The new electoral law further consolidates a two-party system in the country, a perspective welcomed by the AKP. In the right-wing area, the AKP aims to absorb a large part of the nationalist constituency. For example, the narrative presenting military interventions in Northern Syria as a solution to relocate hundred of thousands of Syrian refugees currently hosted in Turkey aimed at easing the turmoil among nationalist voters and their increasing anti-immigration feelings.

Ceren Baysan, a researcher from UC Berkeley, pointed out in a recent interview how Turkish voters do truly care about issues like terrorism and national security. The AKP is piling up consensus over them at a time in which the line between real concerns and fear-mongering tactics has been carefully blurred, especially if we consider the current state of Turkish media.

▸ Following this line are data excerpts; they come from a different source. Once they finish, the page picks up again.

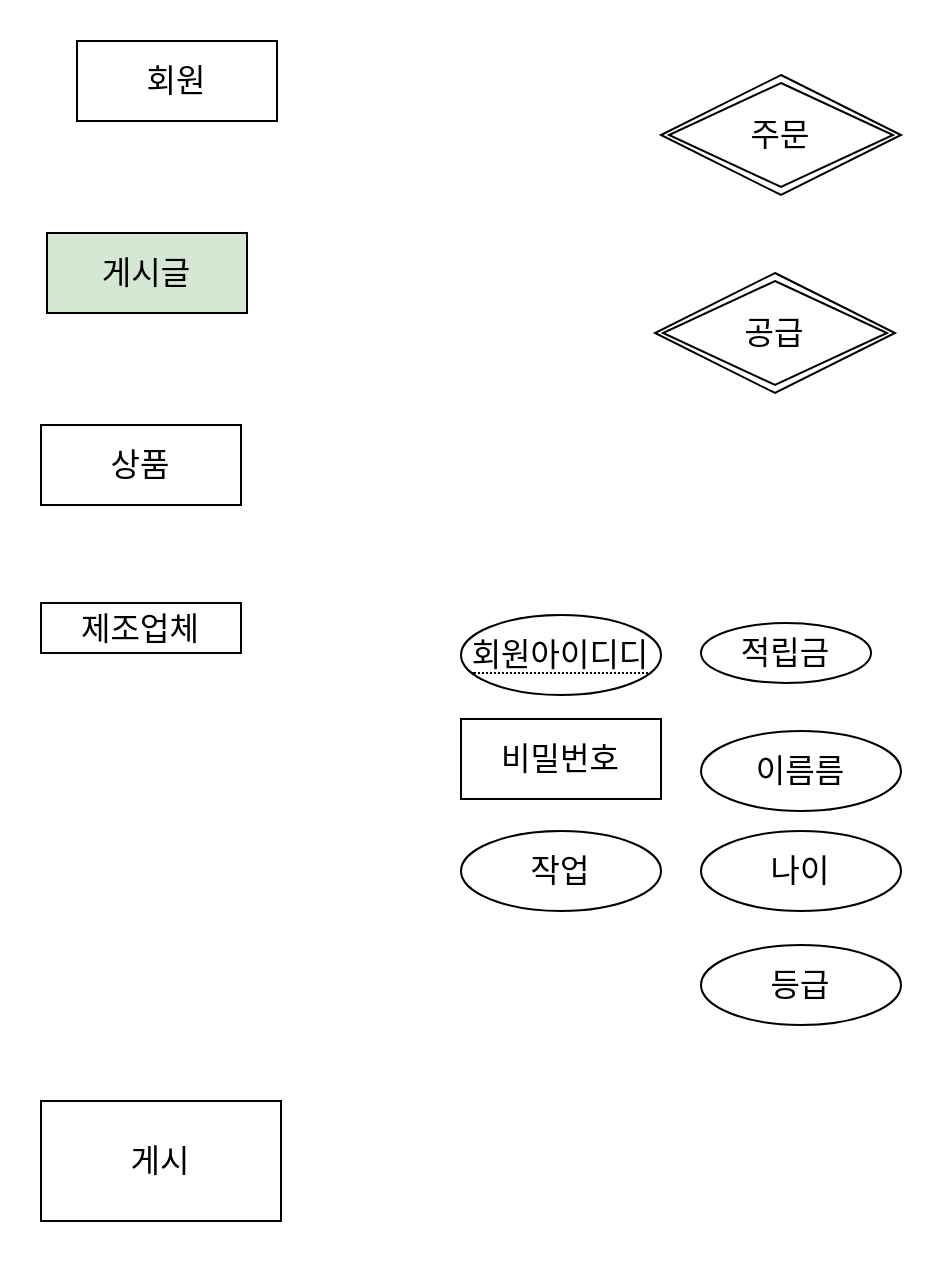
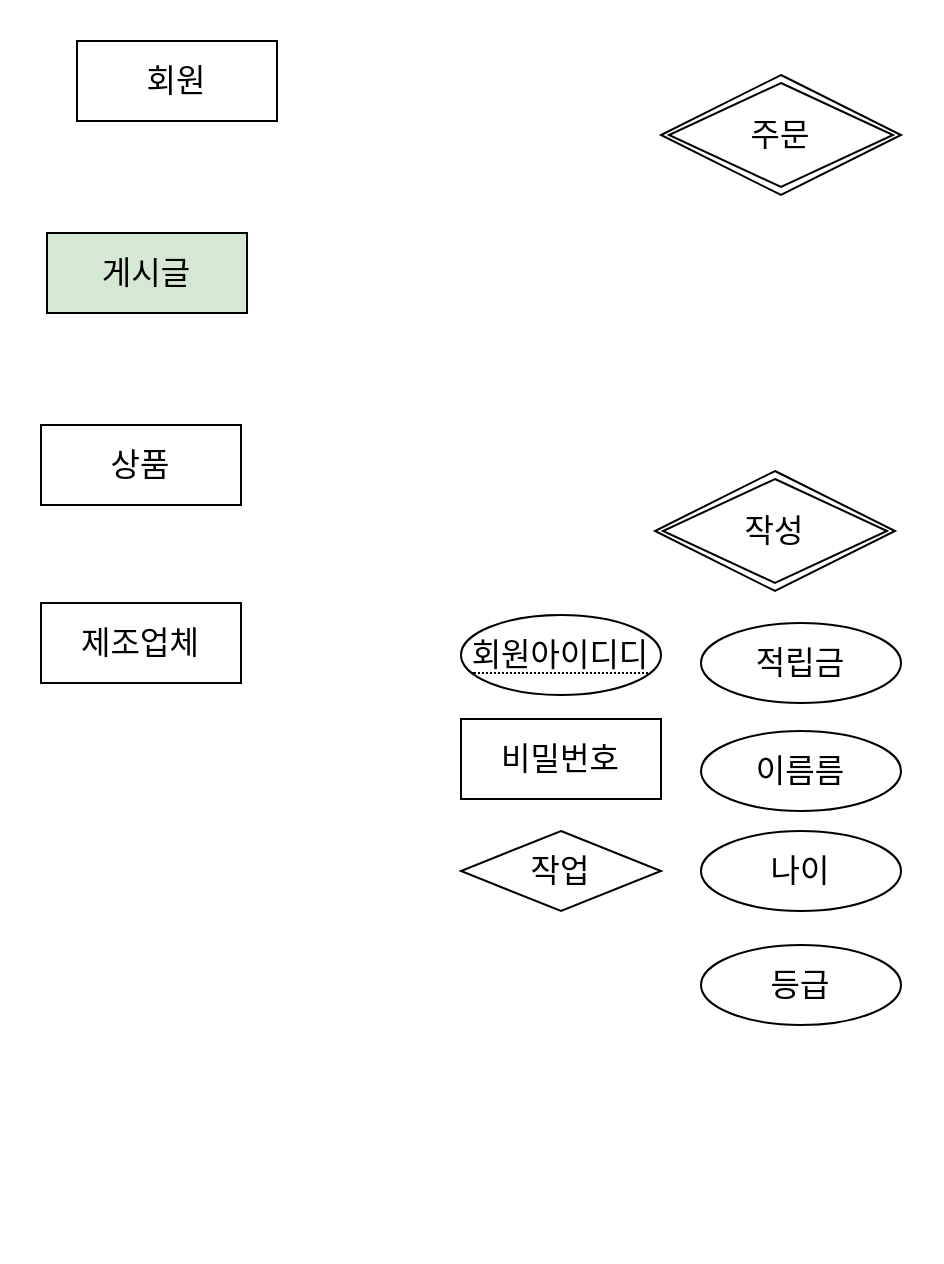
  <mxCell id="0" />
  <mxCell id="1" parent="0" />
- <mxCell id="2" value="게시" style="rounded=0;whiteSpace=wrap;html=1;fontSize=16;" vertex="1" parent="1"><mxGeometry x="20" y="550" width="120" height="60" as="geometry" /></mxCell>
  <mxCell id="3" value="주문" style="shape=rhombus;double=1;perimeter=rhombusPerimeter;whiteSpace=wrap;html=1;align=center;fontSize=16;" vertex="1" parent="1"><mxGeometry x="330" y="37" width="120" height="60" as="geometry" /></mxCell>
- <mxCell id="5" value="공급" style="shape=rhombus;double=1;perimeter=rhombusPerimeter;whiteSpace=wrap;html=1;align=center;fontSize=16;" vertex="1" parent="1"><mxGeometry x="327" y="136" width="120" height="60" as="geometry" /></mxCell>
+ <mxCell id="4" value="작성" style="shape=rhombus;double=1;perimeter=rhombusPerimeter;whiteSpace=wrap;html=1;align=center;fontSize=16;" vertex="1" parent="1"><mxGeometry x="327" y="235" width="120" height="60" as="geometry" /></mxCell>
  <mxCell id="6" value="회원" style="whiteSpace=wrap;html=1;align=center;fontSize=16;" vertex="1" parent="1"><mxGeometry x="38" y="20" width="100" height="40" as="geometry" /></mxCell>
  <mxCell id="7" value="게시글" style="whiteSpace=wrap;html=1;align=center;fontSize=16;fillColor=#d5e8d4;" vertex="1" parent="1"><mxGeometry x="23" y="116" width="100" height="40" as="geometry" /></mxCell>
  <mxCell id="8" value="상품" style="whiteSpace=wrap;html=1;align=center;fontSize=16;" vertex="1" parent="1"><mxGeometry x="20" y="212" width="100" height="40" as="geometry" /></mxCell>
- <mxCell id="9" value="제조업체" style="whiteSpace=wrap;html=1;align=center;fontSize=16;" vertex="1" parent="1"><mxGeometry x="20" y="301" width="100" height="25" as="geometry" /></mxCell>
+ <mxCell id="9" value="제조업체" style="whiteSpace=wrap;html=1;align=center;fontSize=16;" vertex="1" parent="1"><mxGeometry x="20" y="301" width="100" height="40" as="geometry" /></mxCell>
  <mxCell id="10" value="비밀번호" style="whiteSpace=wrap;html=1;align=center;fontSize=16;rounded=0;" vertex="1" parent="1"><mxGeometry x="230" y="359" width="100" height="40" as="geometry" /></mxCell>
  <mxCell id="11" value="&lt;span style=&quot;border-bottom: 1px dotted&quot;&gt;회원아이디디&lt;/span&gt;" style="ellipse;whiteSpace=wrap;html=1;align=center;fontSize=16;" vertex="1" parent="1"><mxGeometry x="230" y="307" width="100" height="40" as="geometry" /></mxCell>
- <mxCell id="12" value="작업" style="ellipse;whiteSpace=wrap;html=1;align=center;fontSize=16;" vertex="1" parent="1"><mxGeometry x="230" y="415" width="100" height="40" as="geometry" /></mxCell>
+ <mxCell id="12" value="작업" style="rhombus;whiteSpace=wrap;html=1;align=center;fontSize=16;" vertex="1" parent="1"><mxGeometry x="230" y="415" width="100" height="40" as="geometry" /></mxCell>
  <mxCell id="13" value="등급" style="ellipse;whiteSpace=wrap;html=1;align=center;fontSize=16;" vertex="1" parent="1"><mxGeometry y="472" width="100" height="40" as="geometry" x="350" /></mxCell>
  <mxCell id="14" value="나이" style="ellipse;whiteSpace=wrap;html=1;align=center;fontSize=16;" vertex="1" parent="1"><mxGeometry y="415" width="100" height="40" as="geometry" x="350" /></mxCell>
  <mxCell id="15" value="이름름" style="ellipse;whiteSpace=wrap;html=1;align=center;fontSize=16;" vertex="1" parent="1"><mxGeometry y="365" width="100" height="40" as="geometry" x="350" /></mxCell>
- <mxCell id="16" value="적립금" style="ellipse;whiteSpace=wrap;html=1;align=center;fontSize=16;" vertex="1" parent="1"><mxGeometry x="350" y="311" width="85" height="30" as="geometry" /></mxCell>
+ <mxCell id="16" value="적립금" style="ellipse;whiteSpace=wrap;html=1;align=center;fontSize=16;" vertex="1" parent="1"><mxGeometry y="311" width="100" height="40" as="geometry" x="350" /></mxCell>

At the same time, conservative parties that do not align themselves with the AKP are being marginalised, not allowing any alternative to rise up in the conservative field.
The newly formed nationalist IYI Party, led by Meral Aksener, resulted from a split within the MHP by those who did not support Bahçeli's choice to side with Erdoğan. It might erode part of the nationalist vote share and it represents one of the wild cards in the next elections.

The small Islamist party Saadet (Happiness), led by Temel Karamollaoğlu, has been critical toward the government and gained attention for its potential of collecting disillusioned AKP voters and form an Islamist opposition. Erdoğan's attitude toward Saadet has alternated offers of alliance for the good cause of the unity of believers with disdainful threats. Both IYI and Saadet are considered to be capable of obtaining around 7% of votes, possibly overcoming the threshold, and they will play a significant role in the upcoming elections.

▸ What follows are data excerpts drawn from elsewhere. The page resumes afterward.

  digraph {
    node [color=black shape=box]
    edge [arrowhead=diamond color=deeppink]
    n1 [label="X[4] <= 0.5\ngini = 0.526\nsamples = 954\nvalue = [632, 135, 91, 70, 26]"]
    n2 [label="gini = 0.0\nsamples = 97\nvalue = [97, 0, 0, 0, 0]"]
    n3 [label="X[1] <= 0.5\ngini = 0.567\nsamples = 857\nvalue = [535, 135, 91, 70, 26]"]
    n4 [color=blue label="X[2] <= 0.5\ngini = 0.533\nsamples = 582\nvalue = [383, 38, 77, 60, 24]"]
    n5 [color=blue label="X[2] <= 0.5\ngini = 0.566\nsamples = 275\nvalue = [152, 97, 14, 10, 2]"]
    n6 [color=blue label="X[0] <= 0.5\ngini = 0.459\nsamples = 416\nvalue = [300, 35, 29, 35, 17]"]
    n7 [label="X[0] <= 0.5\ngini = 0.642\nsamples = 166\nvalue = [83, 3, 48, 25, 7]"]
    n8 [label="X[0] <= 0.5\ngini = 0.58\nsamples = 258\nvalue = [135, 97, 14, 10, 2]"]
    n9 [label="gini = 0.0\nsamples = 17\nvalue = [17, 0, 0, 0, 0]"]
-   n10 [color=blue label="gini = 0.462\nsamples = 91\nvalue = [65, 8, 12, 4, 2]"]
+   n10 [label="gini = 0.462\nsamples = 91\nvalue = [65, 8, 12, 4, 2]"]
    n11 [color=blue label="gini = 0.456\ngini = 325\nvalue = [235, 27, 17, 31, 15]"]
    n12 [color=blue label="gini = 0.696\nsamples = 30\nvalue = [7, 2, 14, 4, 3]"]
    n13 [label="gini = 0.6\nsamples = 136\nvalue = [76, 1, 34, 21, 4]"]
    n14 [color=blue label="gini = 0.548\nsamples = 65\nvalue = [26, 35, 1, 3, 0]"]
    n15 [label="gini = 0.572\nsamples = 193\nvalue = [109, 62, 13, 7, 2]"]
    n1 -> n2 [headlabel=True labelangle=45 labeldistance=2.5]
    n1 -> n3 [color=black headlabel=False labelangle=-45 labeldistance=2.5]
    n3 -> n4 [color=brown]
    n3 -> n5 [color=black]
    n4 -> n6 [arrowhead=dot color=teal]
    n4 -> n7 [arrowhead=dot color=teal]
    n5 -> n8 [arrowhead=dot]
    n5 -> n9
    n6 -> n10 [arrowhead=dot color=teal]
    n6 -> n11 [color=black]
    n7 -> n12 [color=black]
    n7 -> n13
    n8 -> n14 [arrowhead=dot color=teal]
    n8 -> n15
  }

A different story goes on in the centre-left side of the Turkish political spectrum, where the two main parties, leftist liberal HDP and centrist CHP, are fighting their own wars.

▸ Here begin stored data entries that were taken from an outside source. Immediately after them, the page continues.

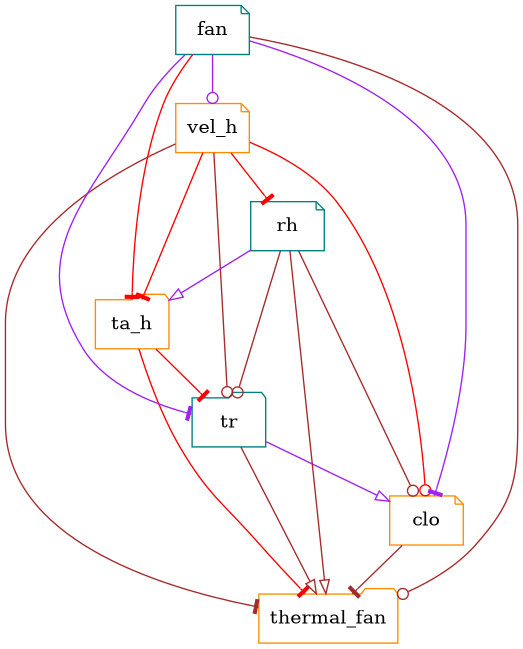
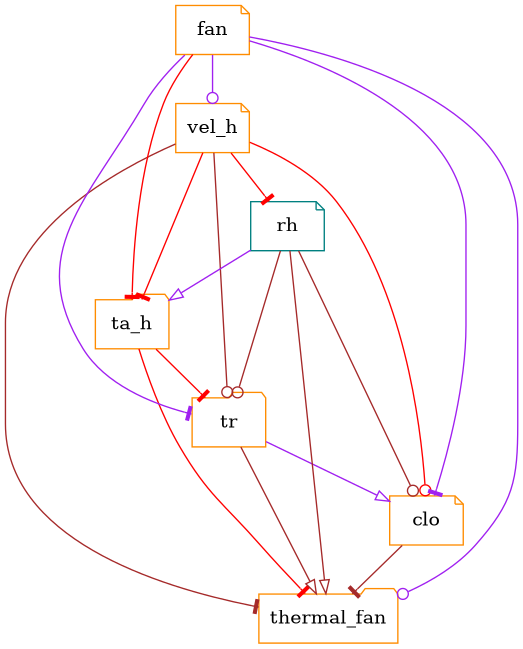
  digraph {
    node [color=darkorange shape=note]
    edge [arrowhead=tee color=brown]
    ta_h [shape=folder]
-   tr [color=teal shape=folder]
+   tr [shape=folder]
    n3 [label=thermal_fan shape=folder]
    clo
    vel_h
    rh [color=teal]
-   fan [color=teal]
+   fan
    ta_h -> tr [color=red]
    ta_h -> n3 [color=red]
    tr -> n3 [arrowhead=onormal]
    tr -> clo [arrowhead=onormal color=purple]
    clo -> n3
    vel_h -> ta_h [color=red]
    vel_h -> tr [arrowhead=odot]
    vel_h -> n3
    vel_h -> clo [arrowhead=odot color=red]
    vel_h -> rh [color=red]
    rh -> ta_h [arrowhead=onormal color=purple]
    rh -> tr [arrowhead=odot]
    rh -> n3 [arrowhead=onormal]
    rh -> clo [arrowhead=odot]
    fan -> ta_h [color=red]
    fan -> tr [color=purple]
-   fan -> n3 [arrowhead=odot]
+   fan -> n3 [arrowhead=odot color=purple]
    fan -> clo [color=purple]
    fan -> vel_h [arrowhead=odot color=purple]
  }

Minority-friendly HDP is struggling against a massive crackdown on both its leadership and affiliates. Started in 2015, following the government's U-turn on the peace process between the state and the outlawed Kurdish Workers Party (PKK), this crackdown led to the imprisonment of at least 10,000 members, the party being branded as a terrorist-friendly organisation. This makes it impossible for the party to look for allies and led to utmost political isolation, as other political organisations fear they might also be targeted with the evergreen terrorism accusations.

At the same time, dozens of HDP-elected majors were dismissed from their positions and replaced with state governor's appointed trustees, which means that millions of citizens are now governed by non-elected administrators. All together, this cripples the HDP's capability of campaigning, despite the party's attempt to reorganise under the newly elected leadership of Pervin Buldan, a Kurdish politician, and Turkish economist Sezai Temelli.

The CHP, with Atatürk's legacy, is stuck with its inability to earn the trust of voters beyond its hardcore constituency, that roughly represents 25% of the electorate. It failed again to renew its leadership, with Kemal Kılıçdaroğlu again appointed as the party's secretary in February despite eight years of consecutive defeats at the polls. The party still bears on its shoulders the burden of its historical failure to transform from an elitist, authoritarian, and military-dependent organisation into a modern party with broad consensus. It is despised by both pious Turkish conservatives, that blame it for decades of political isolation and therefore will hardly betray Erdoğan's leadership, and the leftist and pro-Kurdish field for its responsibilities in the repression manu militari of their political and civil struggles.

The whole combination of the changes to the electoral law with the current political landscape – ongoing state of emergency, state of the media, involvement in the Syrian war, purges of state employees – is pushing part of the population to consider a boycott of the elections. Despite the call by some intellectuals and journalist to stay away from such an idea, the simple fact that a boycott is widely debated rings a worrying bell that signals a widespread disaffection toward the chance of having fair and free elections and, ultimately, toward the very democratic nature of the Turkish republic.